### WRITTEN PROBLEM 1
In the essay on the working class and social movements, why did the petite bourgeoisie feel threatened and mobilize?
--*--
We are dealing with positions spurred in Europe by groups associated to social democracy and in Latin America by a post socialist left. An exit to the ideological crisis of the revolutionary forces is sought from a supposed left vision, with the following approaches: assuming the theses of the bourgeoisie over the substitution of the working class as historic subject they vindicate the so called emerging subjects: indigenous, women, ecologist, and sexual minorities. Evidently to adjust to such notions the political party of the working class, the vanguard organization is no longer needs and its place –according to them- is taken by the social movements, by horizontality, by NGO’s. In their logic struggle for the overthrowing of capitalism, for power is not only unnecessary, but also reprehensible. In common with other theories openly bourgeois they have two elements: denial of the role of the working class and attack against the class party, the Communist Party and other struggle instruments as trade unions and other class associative forms.

It is necessary to stop in an idea that reinforces ideological eclecticism and that allows that anti working class positions be nested. “Creative” intellectuals that calling themselves Marxists have accused Marxism of eurocentralism and put the accent on the so called specificities, above generalities.

They point out that the working class seen as a growing force by Marx was something specific of England at the end of the XIX century and that it is not applicable to Latin America, least in the XXI century. They over dimension poverty as a creating factor for subjective conditions, “povertism” is their flag.

They call for a mixture of Marxism with other political ideas and disqualify class party as an obsolete instrument. Deep under is a vision in which generality is subordinate to particularity, to specificity, to the “originality”; the case being the accent put on “Latin American specificity” that gives place to utopist, mystic proposals, that turn, for giving an example, the indigenous question and the struggle for natural resources into a matter of “magical thought”, of connection to ancestral forces.

Social movements, derivations and limits. Petite bourgeoisie takes the lead

These theories that revise the role of the working class gathered strength with the triumph of counterrevolution in the Soviet Union and the socialist field. Counterrevolution, the loss of state-power by the working class, forced a general withdrawal of the working class in the whole world and in many cases to temporal disorganization or complete liquidation of its vanguard organizations. . It has to be said, however, that there were Communist Parties and sections of the working class which resisted and struggled, which created difficulties for an even greater advancement in the plans of large capital. For example, the WFTU and other anti-imperialist fronts regrouped thanks to the communist’s action

Following the general tendency of capitalism to centralization and concentration, monopolies passed to occupy with full force the new markets opened by the layers of petite bourgeoisie, specially the market of informatics technology, of self-service sales, certain sectors of agricultural production, of food preparation, etc. Naturally the petite bourgeoisie felt threatened, it politically radicalized itself and mobilized. Although from a social point of view it started a process of proletarization, ideologically it wrapped itself with the aforementioned positions

On the one hand we observe an increase in the anticommunist campaigns, the disorganization of large sections of workers, the liquidation of the vanguard parties, all of which creates difficulties for the positions of the working class. On the other hand we find the massive diffusing of the theoretical elaborations which promote confusion, a redoubling in the activism of the middle strata, etc., in short the strengthening of petite bourgeois positions. The result of the confluence of these factors led in many countries to the hegemony of petite bourgeoisie in the direction of social and popular movements in the immediate period after counterrevolution.
--*--
### WRITTEN PROBLEM 2
In the records, give the lines again starting at the one containing "Rendered at 1654 by 1241 pixels." and ending at the one containing "picture [0, 0, 1654, 1241]". Replace "transcribe" with "copy" and leave everything else unchanged.

[Bounding box annotations]
--*--
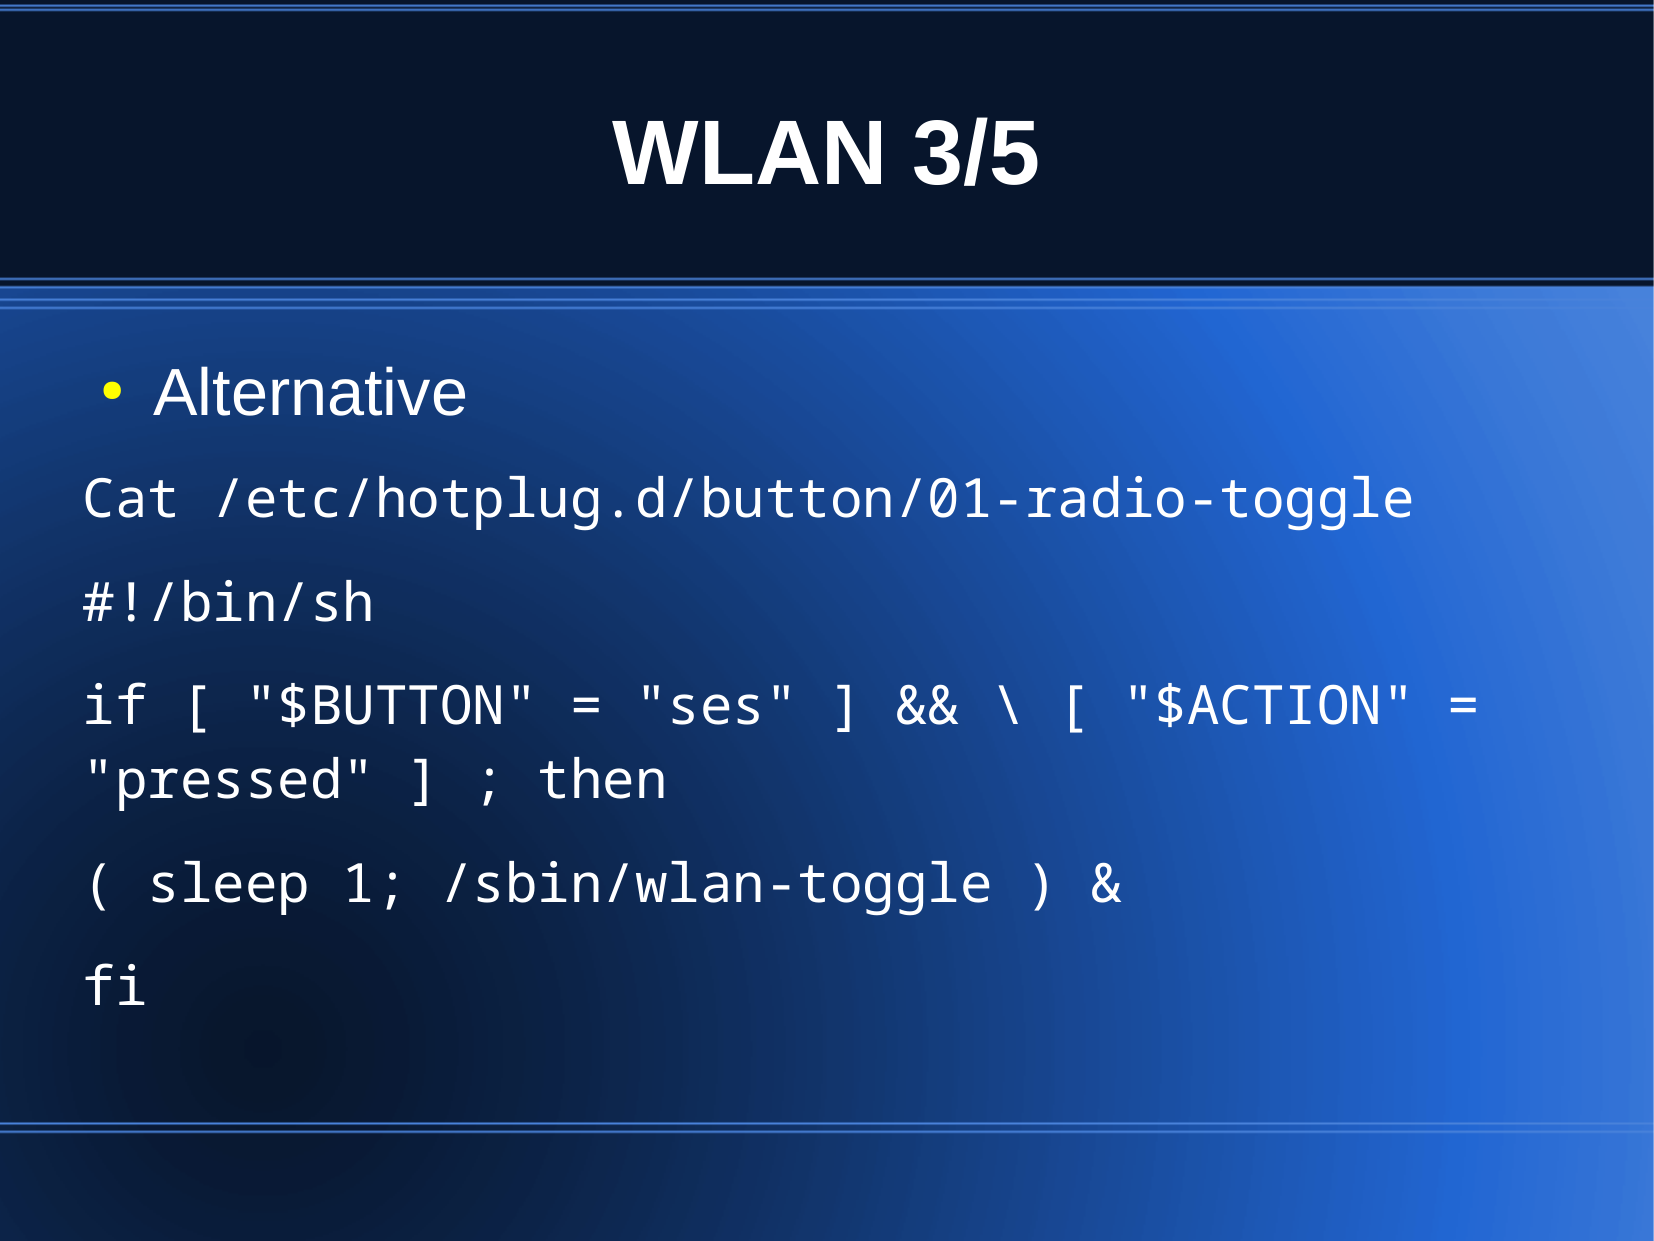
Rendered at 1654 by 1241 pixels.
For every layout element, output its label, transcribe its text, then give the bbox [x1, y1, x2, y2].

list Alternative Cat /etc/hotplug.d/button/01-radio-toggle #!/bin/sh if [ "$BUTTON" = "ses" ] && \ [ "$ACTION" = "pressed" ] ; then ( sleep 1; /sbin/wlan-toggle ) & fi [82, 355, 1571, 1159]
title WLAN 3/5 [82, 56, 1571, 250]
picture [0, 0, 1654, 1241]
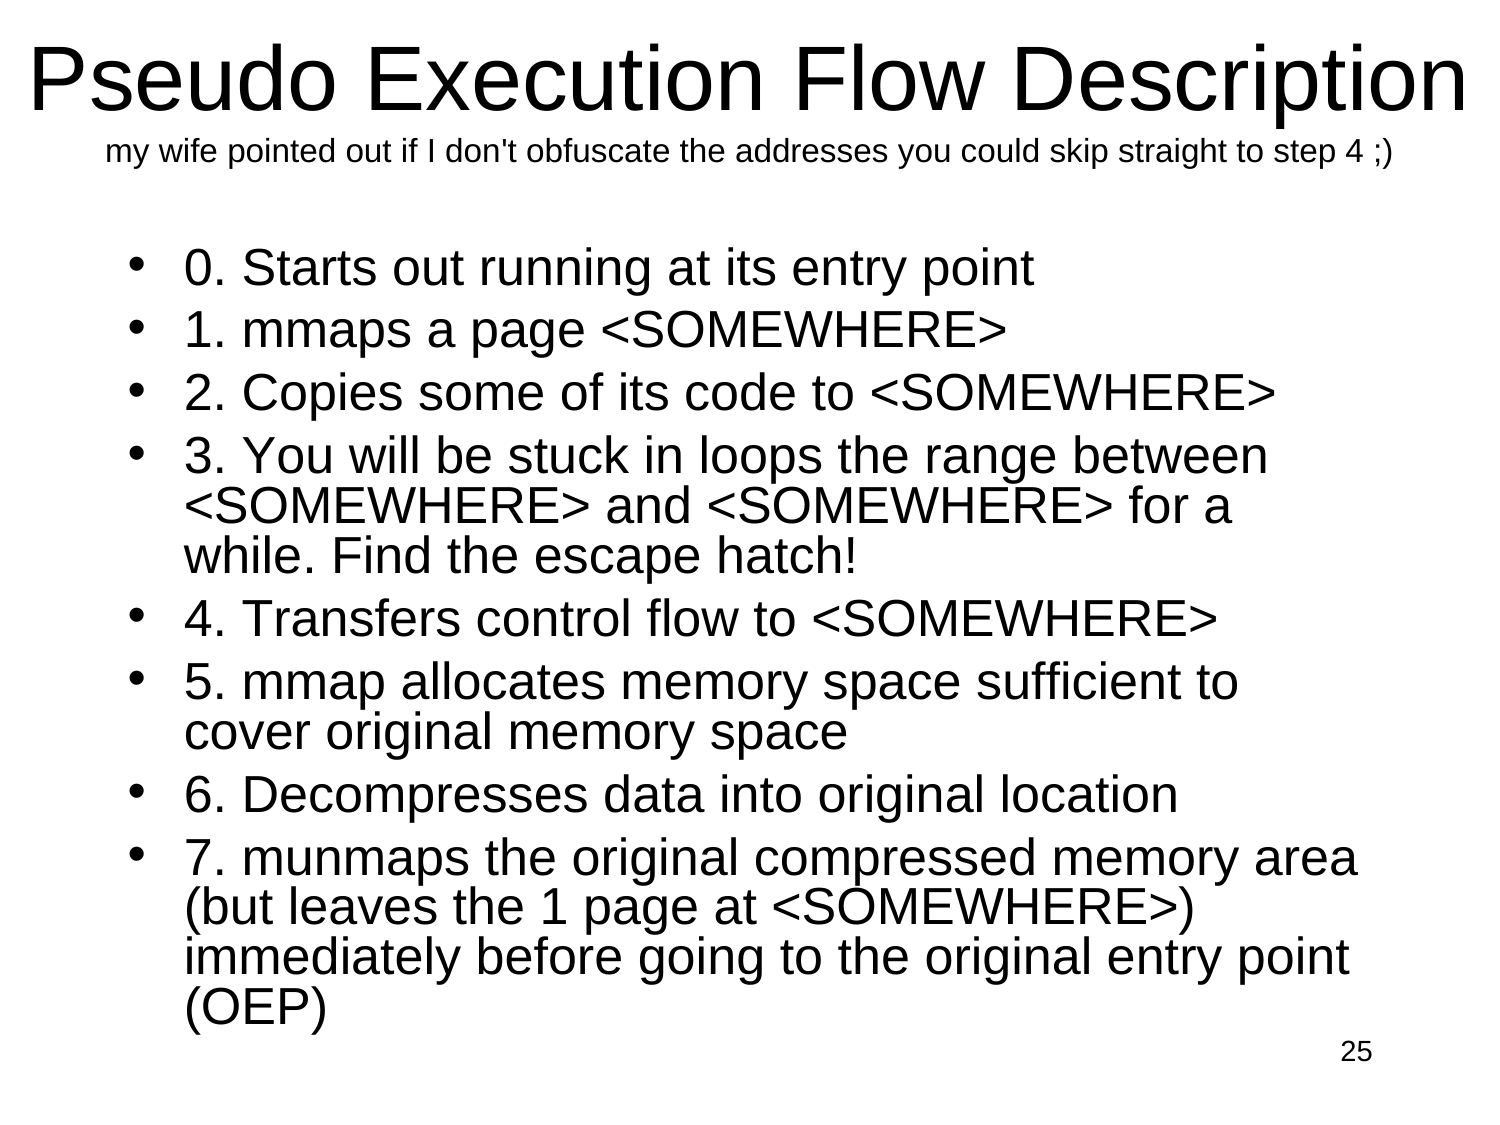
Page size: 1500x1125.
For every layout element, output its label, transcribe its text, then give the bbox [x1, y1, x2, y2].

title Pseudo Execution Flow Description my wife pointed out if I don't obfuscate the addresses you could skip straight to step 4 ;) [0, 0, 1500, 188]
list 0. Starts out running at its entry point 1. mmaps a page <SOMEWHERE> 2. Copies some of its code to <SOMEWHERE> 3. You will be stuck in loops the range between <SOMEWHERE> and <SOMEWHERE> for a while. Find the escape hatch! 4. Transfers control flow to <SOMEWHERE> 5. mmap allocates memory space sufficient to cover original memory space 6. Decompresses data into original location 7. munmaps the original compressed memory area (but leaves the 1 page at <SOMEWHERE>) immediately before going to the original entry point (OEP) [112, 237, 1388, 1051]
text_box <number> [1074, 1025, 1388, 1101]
--*--
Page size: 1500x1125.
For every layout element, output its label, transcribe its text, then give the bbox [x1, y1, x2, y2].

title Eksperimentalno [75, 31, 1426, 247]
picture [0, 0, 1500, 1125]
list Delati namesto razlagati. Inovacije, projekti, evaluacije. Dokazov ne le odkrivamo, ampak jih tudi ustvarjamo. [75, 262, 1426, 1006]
--*--
### TASK OUTPUT 1
Following capitalism's tendency toward centralization and concentration, monopolies moved in with full force on the new markets that layers of the petite bourgeoisie had opened. These included informatics technology, self-service sales, certain sectors of agricultural production and food preparation. Feeling threatened, the petite bourgeoisie radicalized politically and mobilized.

### TASK OUTPUT 2
Rendered at 1654 by 1241 pixels.
For every layout element, output its label, copy its text, then give the bbox [x1, y1, x2, y2].

list Alternative Cat /etc/hotplug.d/button/01-radio-toggle #!/bin/sh if [ "$BUTTON" = "ses" ] && \ [ "$ACTION" = "pressed" ] ; then ( sleep 1; /sbin/wlan-toggle ) & fi [82, 355, 1571, 1159]
title WLAN 3/5 [82, 56, 1571, 250]
picture [0, 0, 1654, 1241]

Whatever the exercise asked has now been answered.